» **Extracted page text data**:
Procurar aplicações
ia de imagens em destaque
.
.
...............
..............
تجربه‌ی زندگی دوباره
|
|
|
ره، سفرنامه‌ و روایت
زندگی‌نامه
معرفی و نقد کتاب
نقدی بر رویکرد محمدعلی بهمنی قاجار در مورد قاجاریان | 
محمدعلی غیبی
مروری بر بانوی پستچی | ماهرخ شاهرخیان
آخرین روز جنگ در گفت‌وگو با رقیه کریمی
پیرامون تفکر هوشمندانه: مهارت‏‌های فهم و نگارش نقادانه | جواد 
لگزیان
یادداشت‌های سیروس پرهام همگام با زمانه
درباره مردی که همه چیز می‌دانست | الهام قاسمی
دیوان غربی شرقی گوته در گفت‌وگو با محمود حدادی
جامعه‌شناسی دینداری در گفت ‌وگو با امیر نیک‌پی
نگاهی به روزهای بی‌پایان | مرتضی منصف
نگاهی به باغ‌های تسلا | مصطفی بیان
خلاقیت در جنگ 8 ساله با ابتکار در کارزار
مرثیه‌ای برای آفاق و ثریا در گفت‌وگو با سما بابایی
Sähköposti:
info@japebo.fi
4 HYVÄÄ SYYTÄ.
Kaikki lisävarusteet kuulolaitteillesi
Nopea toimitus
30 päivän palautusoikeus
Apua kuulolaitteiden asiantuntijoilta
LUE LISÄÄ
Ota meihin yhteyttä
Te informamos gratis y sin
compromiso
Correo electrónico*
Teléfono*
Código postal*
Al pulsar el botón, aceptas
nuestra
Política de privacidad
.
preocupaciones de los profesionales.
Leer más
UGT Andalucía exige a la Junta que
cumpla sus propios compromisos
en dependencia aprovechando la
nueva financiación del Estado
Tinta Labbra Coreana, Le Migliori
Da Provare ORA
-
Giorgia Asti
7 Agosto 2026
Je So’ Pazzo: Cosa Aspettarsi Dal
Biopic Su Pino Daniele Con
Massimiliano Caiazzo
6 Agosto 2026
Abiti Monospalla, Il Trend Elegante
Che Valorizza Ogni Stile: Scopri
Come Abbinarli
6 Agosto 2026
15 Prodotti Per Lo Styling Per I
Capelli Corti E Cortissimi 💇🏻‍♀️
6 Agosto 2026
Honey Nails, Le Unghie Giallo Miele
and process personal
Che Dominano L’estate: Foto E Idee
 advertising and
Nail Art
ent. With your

» **INSTRUCTIONS TO FOLLOW**: Which lines in the records above include the word "نگاهی"? Copy them out.

» **TASK ANSWER**:
نگاهی به روزهای بی‌پایان | مرتضی منصف
نگاهی به باغ‌های تسلا | مصطفی بیان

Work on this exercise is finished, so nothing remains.